Nematodes are more commonly called roundworms and can be found in aquatic habitats, soil, snowy tundras and hot deserts, inside plants and animals, and just about every place in between. Just a handful of rich dirt can have several thousand of these tiny worms!

Nematodes can be very small, at a millimeter or less, or can reach lengths of up to three feet. Their bodies don't have an internal skeleton like human bodies do; instead they have a cuticle, an exoskeleton that doesn't grow with the worm and so is periodically cast off in a shedding process called molting. Nematodes have muscles that run the length of their bodies that, when contracted, produce a thrashing-like movement that propels them forward.

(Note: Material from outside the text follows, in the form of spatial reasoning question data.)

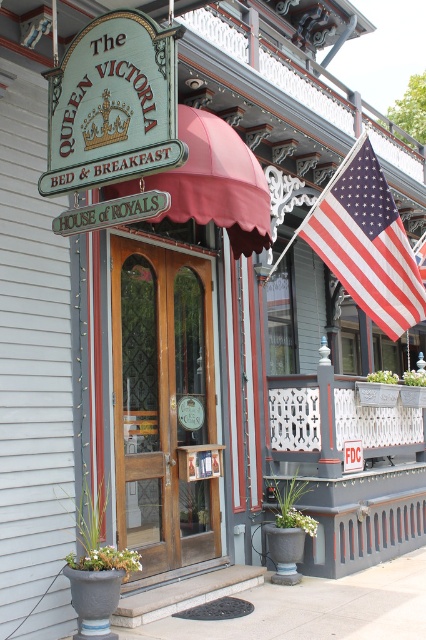
Question: Based on their relative distances, which object is nearer to the white painted wood porch at lower right?

Choices:
 (A) american flag at upper right
 (B) mahogany wood door at center
 (C) green painted wood sign at upper left

Answer: (A)

Question: Does mahogany wood door at center appear on the left side of green painted wood sign at upper left?

Choices:
 (A) yes
 (B) no

Answer: (B)

Question: Does mahogany wood door at center have a greater width compared to white painted wood porch at lower right?

Choices:
 (A) yes
 (B) no

Answer: (B)

Question: Which object appears closest to the camera in this image?

Choices:
 (A) mahogany wood door at center
 (B) green painted wood sign at upper left
 (C) american flag at upper right
 (D) white painted wood porch at lower right

Answer: (B)

Question: Can you confirm if mahogany wood door at center is smaller than white painted wood porch at lower right?

Choices:
 (A) no
 (B) yes

Answer: (B)

Question: Which of these objects is positioned closest to the mahogany wood door at center?

Choices:
 (A) white painted wood porch at lower right
 (B) green painted wood sign at upper left

Answer: (A)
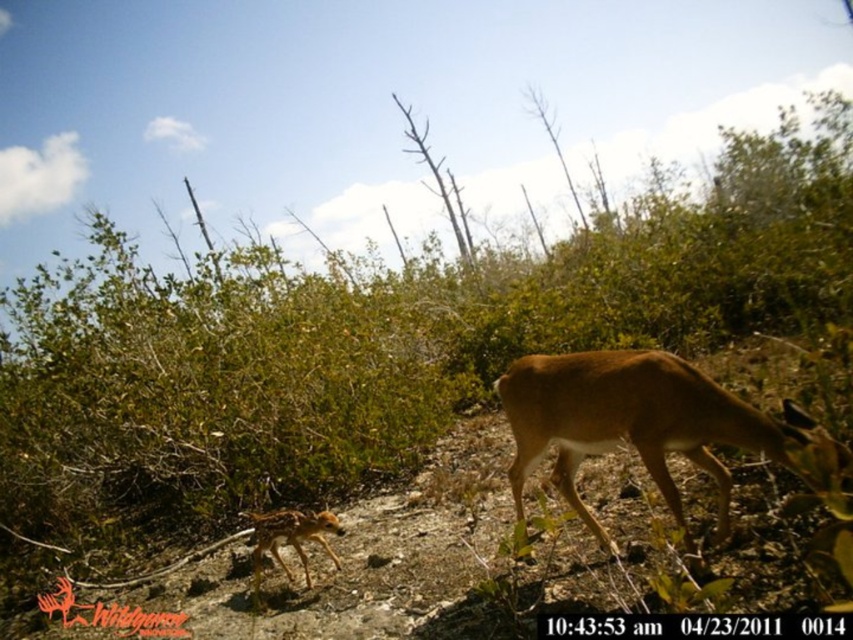
Question: Which point appears closest to the camera in this image?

Most species of roundworm have both males and females and reproduce sexually. A female nematode can produce more than 100,000 fertilized eggs in a single day! They all have a complete digestive system, which means that they have two openings: a mouth and an anus. Like most other animals we're familiar with, nematodes exhibit bilateral symmetry, meaning they have identical right and left halves.

Parasitic Nematodes

Many roundworm species are parasites that survive in or on another living organism, called the host, and often cause harm to it while doing so. About 60 species to date are known to be parasites of humans. These include pinworms, which lay their eggs around the anus and are often parasites of children because their eggs are passed in fecal matter. And, well, we all know how dirty kids can be!

Hookworms are another human parasite. They can penetrate the skin (especially the bottom of the feet when walking barefoot in contaminated soil) and travel up to the lungs. Once in the lungs, the worms have high hopes of being coughed up and swallowed down into the digestive system, where they can feed off our nutrients for years!